*What to work on:*
Can you restate the lines of every record below with "Operating systems" replaced by "Supported platforms" and everything else left unchanged?

*Data in this exercise:*
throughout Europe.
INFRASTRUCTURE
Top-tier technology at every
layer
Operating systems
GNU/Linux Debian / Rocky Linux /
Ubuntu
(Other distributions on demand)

*Solution for this problem:*
throughout Europe.
INFRASTRUCTURE
Top-tier technology at every
layer
Supported platforms
GNU/Linux Debian / Rocky Linux /
Ubuntu
(Other distributions on demand)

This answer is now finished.